● YOUR OBJECTIVE
Within the records that follow, restate exactly the lines from the line with "- HTTP Endpoint" down to the line with "read https://reactjs.org/blog/2018/08/01/react-v-16-4-2.html for", including both. Omit the pictures.

(Plain-text document sources)
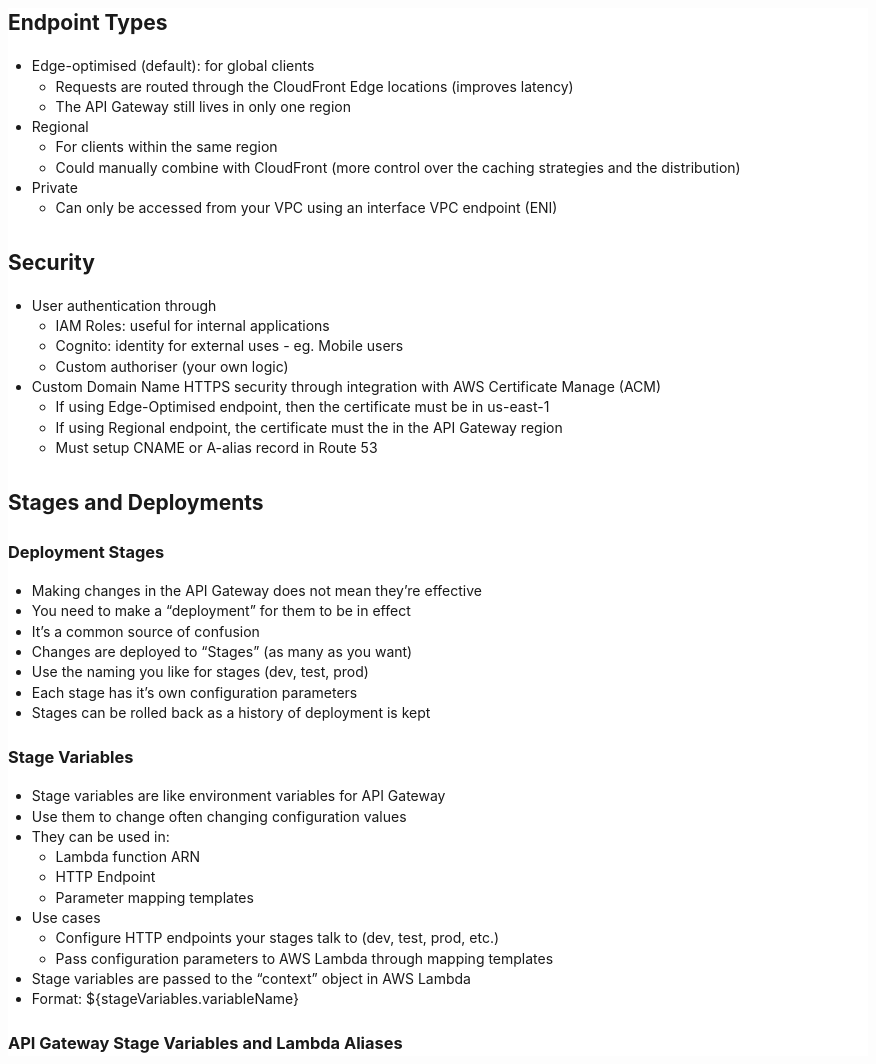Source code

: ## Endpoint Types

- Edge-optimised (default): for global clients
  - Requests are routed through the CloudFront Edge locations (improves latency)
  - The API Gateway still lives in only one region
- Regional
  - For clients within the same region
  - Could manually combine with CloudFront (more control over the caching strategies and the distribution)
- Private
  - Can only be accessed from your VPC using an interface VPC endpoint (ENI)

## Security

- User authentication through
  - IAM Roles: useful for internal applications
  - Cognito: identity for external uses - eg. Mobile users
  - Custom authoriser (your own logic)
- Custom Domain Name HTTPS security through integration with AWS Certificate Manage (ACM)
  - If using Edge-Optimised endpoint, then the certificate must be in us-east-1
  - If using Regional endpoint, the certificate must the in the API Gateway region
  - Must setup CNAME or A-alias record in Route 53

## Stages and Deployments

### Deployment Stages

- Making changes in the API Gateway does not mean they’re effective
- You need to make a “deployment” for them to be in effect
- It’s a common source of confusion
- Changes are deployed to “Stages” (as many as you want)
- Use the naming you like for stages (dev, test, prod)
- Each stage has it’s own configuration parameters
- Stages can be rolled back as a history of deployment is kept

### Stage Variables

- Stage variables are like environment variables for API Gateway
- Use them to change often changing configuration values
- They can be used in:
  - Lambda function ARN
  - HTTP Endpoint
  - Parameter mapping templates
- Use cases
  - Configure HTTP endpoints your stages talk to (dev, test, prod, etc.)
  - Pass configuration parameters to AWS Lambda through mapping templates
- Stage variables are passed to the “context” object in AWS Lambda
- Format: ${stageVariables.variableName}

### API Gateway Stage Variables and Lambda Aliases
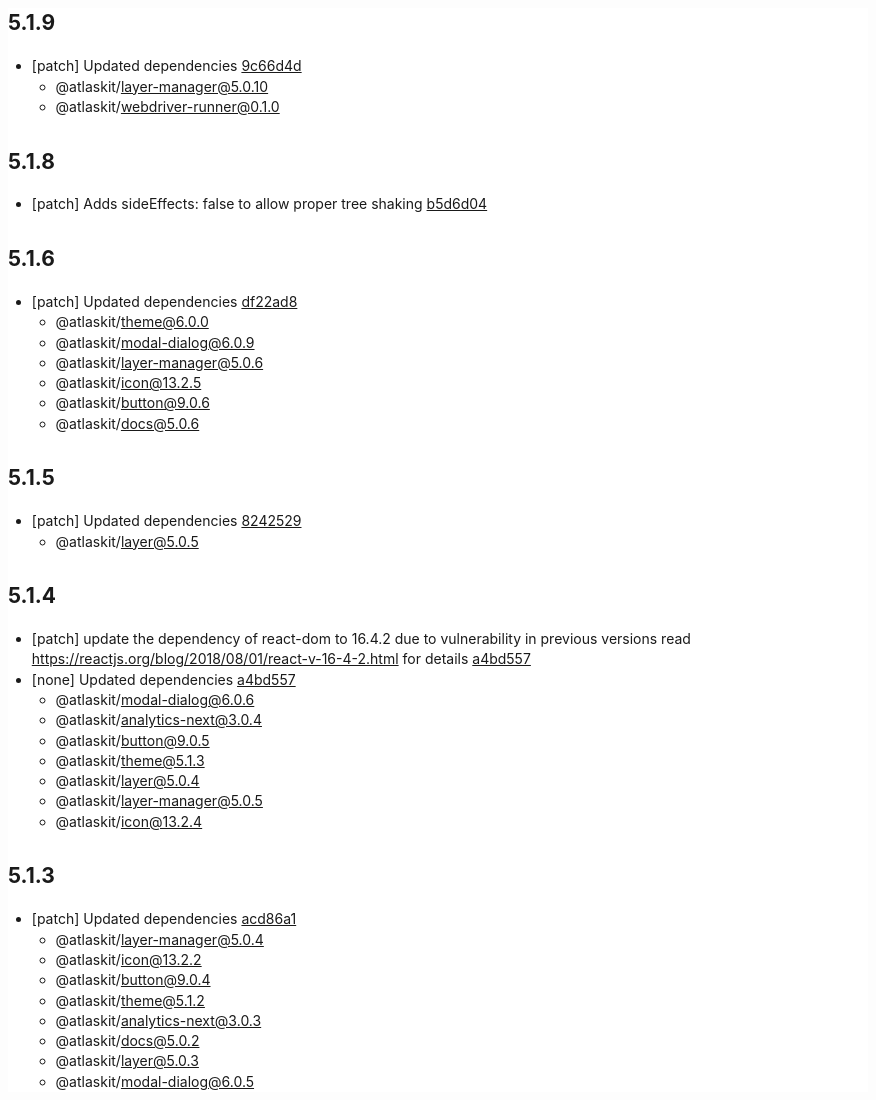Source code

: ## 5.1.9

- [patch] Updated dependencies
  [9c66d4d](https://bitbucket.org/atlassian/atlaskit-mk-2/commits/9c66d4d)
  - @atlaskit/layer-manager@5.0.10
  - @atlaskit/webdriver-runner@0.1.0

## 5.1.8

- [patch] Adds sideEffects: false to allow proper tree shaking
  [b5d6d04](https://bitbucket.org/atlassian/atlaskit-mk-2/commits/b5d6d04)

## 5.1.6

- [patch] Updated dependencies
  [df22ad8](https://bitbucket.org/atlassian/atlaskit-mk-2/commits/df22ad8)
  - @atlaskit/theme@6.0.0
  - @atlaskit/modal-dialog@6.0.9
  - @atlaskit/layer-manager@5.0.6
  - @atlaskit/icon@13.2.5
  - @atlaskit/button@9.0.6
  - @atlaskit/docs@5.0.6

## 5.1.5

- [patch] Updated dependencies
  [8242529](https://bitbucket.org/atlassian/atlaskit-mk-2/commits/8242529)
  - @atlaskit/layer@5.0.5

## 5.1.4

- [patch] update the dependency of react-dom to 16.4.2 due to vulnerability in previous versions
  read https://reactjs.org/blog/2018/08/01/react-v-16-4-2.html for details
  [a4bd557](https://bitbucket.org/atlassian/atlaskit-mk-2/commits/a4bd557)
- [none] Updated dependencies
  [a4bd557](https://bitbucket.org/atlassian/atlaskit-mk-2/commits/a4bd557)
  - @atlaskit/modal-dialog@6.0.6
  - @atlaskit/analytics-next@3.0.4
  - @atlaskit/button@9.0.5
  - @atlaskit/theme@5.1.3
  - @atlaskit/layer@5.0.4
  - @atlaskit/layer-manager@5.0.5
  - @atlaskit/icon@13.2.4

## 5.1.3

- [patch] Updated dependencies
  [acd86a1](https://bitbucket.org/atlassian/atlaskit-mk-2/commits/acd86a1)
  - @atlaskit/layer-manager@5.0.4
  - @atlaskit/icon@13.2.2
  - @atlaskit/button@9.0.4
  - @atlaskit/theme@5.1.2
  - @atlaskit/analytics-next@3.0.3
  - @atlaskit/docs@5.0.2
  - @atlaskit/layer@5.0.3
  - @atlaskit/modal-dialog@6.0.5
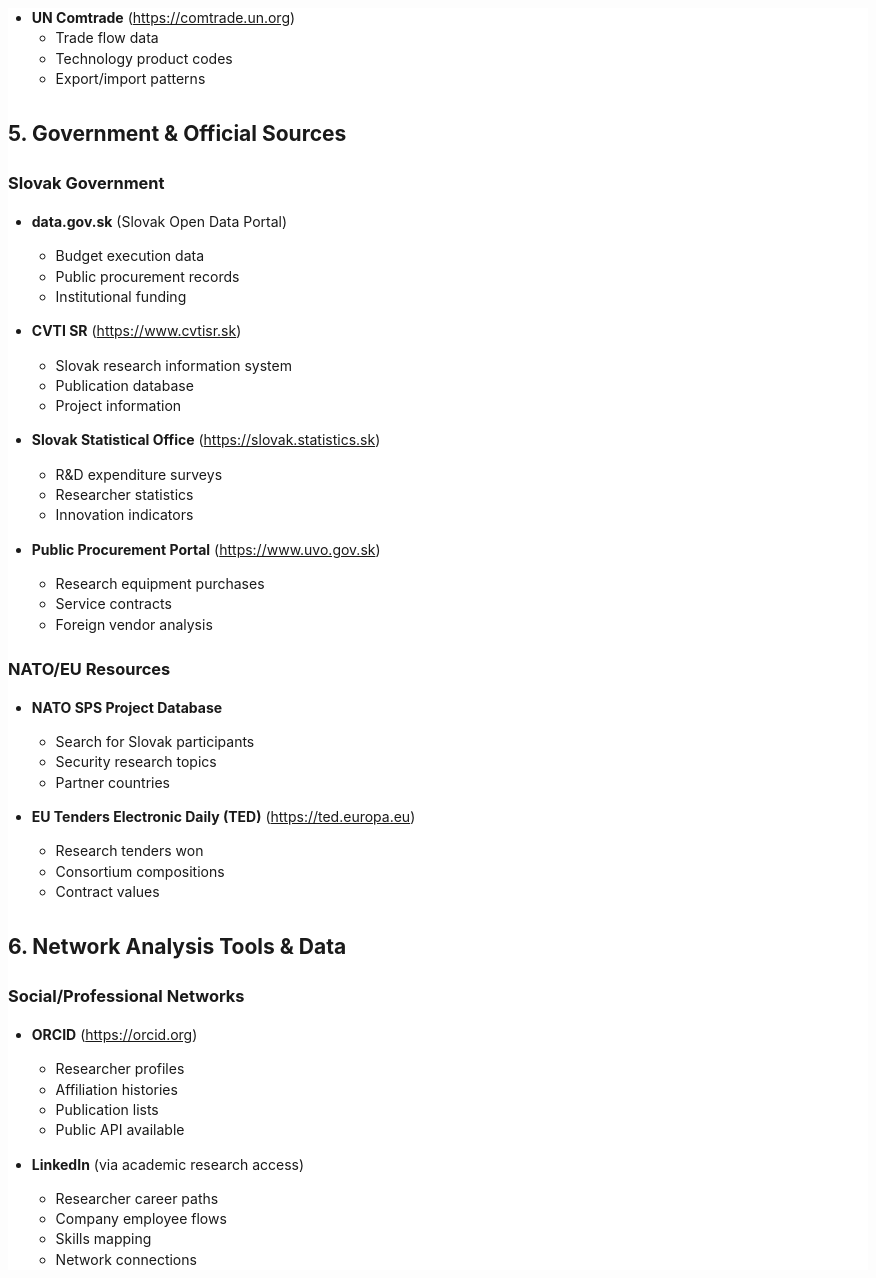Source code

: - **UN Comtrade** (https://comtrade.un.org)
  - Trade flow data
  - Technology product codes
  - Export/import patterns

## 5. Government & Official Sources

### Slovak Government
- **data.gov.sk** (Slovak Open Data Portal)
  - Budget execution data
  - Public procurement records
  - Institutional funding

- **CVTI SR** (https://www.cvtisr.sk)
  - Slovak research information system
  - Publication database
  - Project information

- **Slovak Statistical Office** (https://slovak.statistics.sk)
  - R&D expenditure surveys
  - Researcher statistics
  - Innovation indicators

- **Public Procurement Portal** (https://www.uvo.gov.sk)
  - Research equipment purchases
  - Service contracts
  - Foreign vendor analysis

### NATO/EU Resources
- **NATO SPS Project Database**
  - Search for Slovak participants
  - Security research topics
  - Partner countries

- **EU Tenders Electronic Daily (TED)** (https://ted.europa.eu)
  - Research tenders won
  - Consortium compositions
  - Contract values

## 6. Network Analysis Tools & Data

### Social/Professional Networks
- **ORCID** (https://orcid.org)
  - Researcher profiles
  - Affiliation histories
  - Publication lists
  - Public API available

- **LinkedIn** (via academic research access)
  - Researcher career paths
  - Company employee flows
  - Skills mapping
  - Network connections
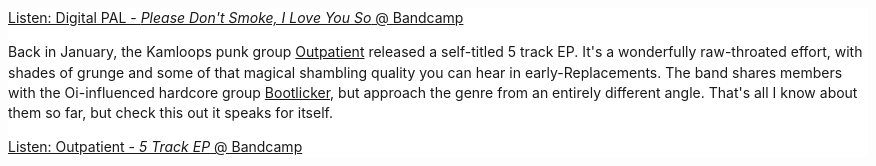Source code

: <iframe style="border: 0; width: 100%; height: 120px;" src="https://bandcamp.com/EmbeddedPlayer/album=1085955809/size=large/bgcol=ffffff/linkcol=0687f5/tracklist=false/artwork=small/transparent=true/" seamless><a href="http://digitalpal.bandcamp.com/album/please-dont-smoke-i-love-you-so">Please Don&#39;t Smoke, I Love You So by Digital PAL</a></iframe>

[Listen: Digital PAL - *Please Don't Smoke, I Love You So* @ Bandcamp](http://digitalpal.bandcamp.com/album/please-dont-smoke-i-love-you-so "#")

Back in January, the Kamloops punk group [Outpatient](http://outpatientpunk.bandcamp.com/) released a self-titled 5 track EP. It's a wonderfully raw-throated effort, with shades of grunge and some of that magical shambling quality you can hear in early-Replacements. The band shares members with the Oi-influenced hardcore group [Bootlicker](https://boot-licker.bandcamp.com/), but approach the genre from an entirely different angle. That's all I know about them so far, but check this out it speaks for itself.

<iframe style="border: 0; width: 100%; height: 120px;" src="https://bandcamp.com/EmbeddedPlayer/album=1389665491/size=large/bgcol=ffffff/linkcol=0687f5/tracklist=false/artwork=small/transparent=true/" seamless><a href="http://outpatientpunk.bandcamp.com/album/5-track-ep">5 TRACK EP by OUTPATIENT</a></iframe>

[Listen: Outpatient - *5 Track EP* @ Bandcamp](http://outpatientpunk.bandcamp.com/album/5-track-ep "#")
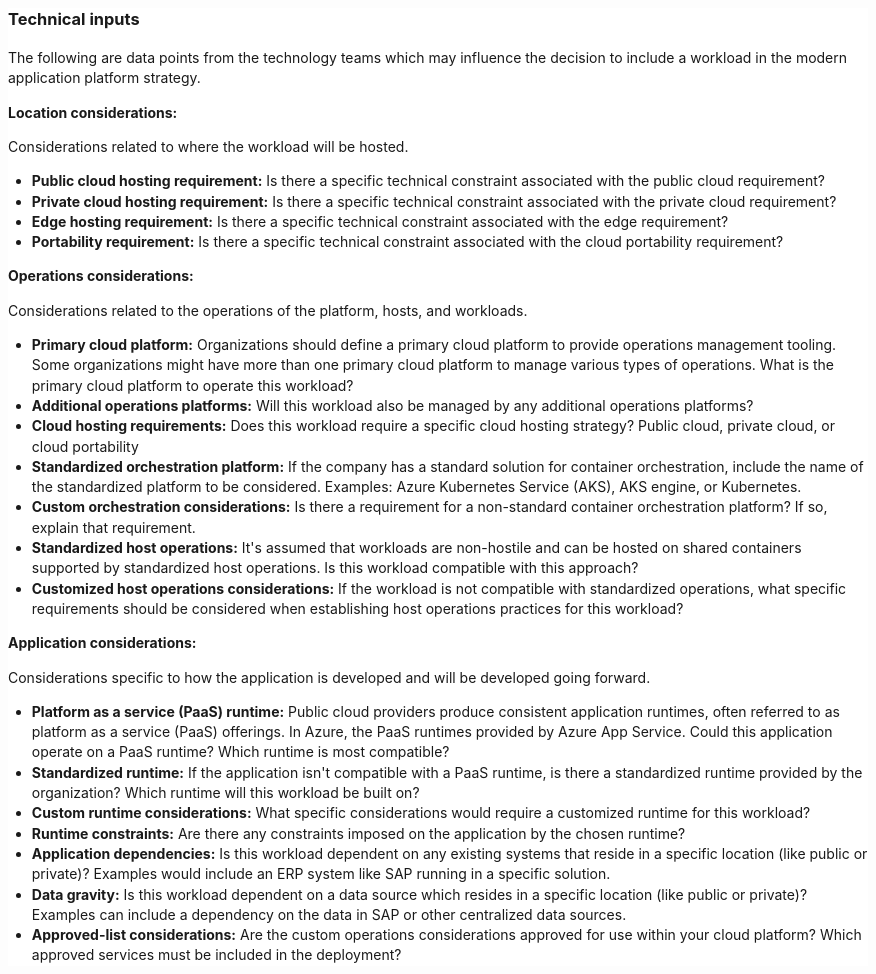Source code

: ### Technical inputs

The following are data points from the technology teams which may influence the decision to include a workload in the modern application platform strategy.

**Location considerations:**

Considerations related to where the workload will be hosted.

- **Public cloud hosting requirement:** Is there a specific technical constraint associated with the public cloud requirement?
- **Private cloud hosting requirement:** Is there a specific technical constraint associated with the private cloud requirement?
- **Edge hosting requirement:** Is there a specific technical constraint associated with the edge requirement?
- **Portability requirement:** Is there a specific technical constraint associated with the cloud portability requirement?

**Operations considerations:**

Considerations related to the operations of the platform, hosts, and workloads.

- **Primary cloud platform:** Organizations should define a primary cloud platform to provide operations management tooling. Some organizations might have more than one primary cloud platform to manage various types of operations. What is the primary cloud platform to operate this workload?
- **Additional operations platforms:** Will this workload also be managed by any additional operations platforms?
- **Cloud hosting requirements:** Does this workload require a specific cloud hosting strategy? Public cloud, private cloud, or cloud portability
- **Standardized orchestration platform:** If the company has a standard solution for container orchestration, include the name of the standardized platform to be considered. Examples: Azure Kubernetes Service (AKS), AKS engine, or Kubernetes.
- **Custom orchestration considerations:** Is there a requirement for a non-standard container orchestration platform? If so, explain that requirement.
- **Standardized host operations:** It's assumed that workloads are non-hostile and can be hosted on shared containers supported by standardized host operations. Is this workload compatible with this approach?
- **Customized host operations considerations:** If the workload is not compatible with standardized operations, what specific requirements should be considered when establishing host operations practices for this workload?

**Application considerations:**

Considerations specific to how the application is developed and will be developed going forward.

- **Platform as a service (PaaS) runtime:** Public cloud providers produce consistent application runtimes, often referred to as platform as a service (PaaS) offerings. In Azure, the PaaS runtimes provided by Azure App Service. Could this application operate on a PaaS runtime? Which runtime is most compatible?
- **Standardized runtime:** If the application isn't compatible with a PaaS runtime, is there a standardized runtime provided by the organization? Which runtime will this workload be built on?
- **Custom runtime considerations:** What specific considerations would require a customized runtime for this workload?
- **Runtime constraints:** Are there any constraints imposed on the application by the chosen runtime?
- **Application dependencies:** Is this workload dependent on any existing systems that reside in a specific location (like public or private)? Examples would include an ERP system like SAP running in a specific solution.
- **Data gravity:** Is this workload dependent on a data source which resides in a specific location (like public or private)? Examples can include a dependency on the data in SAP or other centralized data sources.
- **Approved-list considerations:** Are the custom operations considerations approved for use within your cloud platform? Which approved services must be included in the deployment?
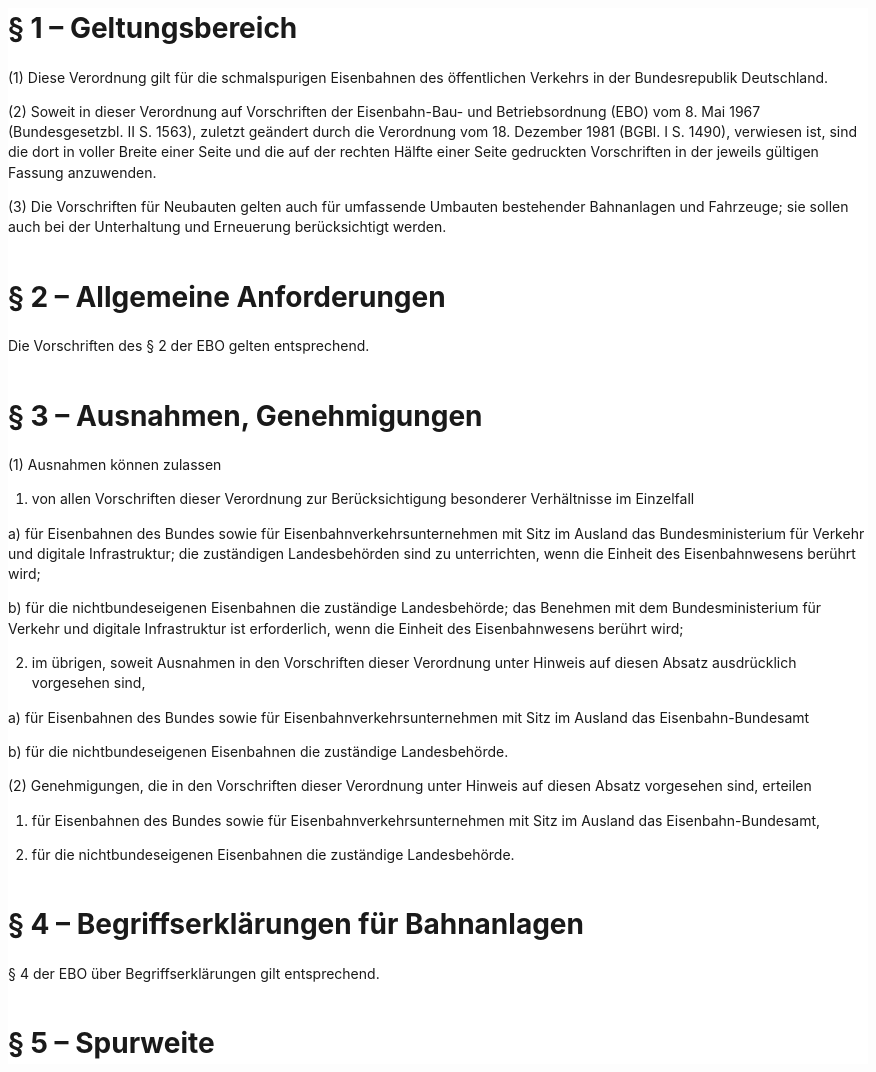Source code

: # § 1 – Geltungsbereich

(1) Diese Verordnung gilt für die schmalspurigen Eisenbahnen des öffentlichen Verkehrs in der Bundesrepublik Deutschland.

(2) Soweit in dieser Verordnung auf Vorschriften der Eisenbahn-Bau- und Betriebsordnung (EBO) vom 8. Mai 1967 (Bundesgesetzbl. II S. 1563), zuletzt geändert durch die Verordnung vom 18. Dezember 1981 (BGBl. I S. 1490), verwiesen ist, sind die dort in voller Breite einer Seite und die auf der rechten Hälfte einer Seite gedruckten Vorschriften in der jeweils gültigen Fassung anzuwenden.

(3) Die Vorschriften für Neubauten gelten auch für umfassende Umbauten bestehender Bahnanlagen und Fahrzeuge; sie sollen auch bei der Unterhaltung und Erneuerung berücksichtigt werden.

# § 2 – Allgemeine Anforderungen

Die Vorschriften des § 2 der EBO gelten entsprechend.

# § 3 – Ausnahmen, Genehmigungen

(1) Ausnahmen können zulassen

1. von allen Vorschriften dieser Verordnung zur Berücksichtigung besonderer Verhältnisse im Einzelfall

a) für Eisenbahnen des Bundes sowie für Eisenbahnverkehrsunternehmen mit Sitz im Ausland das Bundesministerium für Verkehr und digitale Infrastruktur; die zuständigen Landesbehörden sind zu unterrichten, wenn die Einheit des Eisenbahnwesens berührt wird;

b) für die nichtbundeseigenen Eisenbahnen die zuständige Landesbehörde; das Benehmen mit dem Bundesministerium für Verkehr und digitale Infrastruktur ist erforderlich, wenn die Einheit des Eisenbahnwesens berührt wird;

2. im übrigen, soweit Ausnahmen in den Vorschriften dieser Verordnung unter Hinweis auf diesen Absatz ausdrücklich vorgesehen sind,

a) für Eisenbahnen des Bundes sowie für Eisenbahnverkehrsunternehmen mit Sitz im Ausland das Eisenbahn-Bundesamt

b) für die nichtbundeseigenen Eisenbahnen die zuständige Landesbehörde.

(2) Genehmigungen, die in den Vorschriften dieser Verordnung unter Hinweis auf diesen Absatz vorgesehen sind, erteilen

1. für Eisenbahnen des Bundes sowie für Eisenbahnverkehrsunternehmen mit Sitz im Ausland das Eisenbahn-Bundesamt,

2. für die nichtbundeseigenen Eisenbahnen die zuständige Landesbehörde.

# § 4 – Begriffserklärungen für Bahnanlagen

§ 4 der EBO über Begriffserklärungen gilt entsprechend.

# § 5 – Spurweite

● YOUR RESPONSE
  - HTTP Endpoint
  - Parameter mapping templates
- Use cases
  - Configure HTTP endpoints your stages talk to (dev, test, prod, etc.)
  - Pass configuration parameters to AWS Lambda through mapping templates
- Stage variables are passed to the “context” object in AWS Lambda
- Format: ${stageVariables.variableName}

### API Gateway Stage Variables and Lambda Aliases
Source code

: ## 5.1.9

- [patch] Updated dependencies
  [9c66d4d](https://bitbucket.org/atlassian/atlaskit-mk-2/commits/9c66d4d)
  - @atlaskit/layer-manager@5.0.10
  - @atlaskit/webdriver-runner@0.1.0

## 5.1.8

- [patch] Adds sideEffects: false to allow proper tree shaking
  [b5d6d04](https://bitbucket.org/atlassian/atlaskit-mk-2/commits/b5d6d04)

## 5.1.6

- [patch] Updated dependencies
  [df22ad8](https://bitbucket.org/atlassian/atlaskit-mk-2/commits/df22ad8)
  - @atlaskit/theme@6.0.0
  - @atlaskit/modal-dialog@6.0.9
  - @atlaskit/layer-manager@5.0.6
  - @atlaskit/icon@13.2.5
  - @atlaskit/button@9.0.6
  - @atlaskit/docs@5.0.6

## 5.1.5

- [patch] Updated dependencies
  [8242529](https://bitbucket.org/atlassian/atlaskit-mk-2/commits/8242529)
  - @atlaskit/layer@5.0.5

## 5.1.4

- [patch] update the dependency of react-dom to 16.4.2 due to vulnerability in previous versions
  read https://reactjs.org/blog/2018/08/01/react-v-16-4-2.html for details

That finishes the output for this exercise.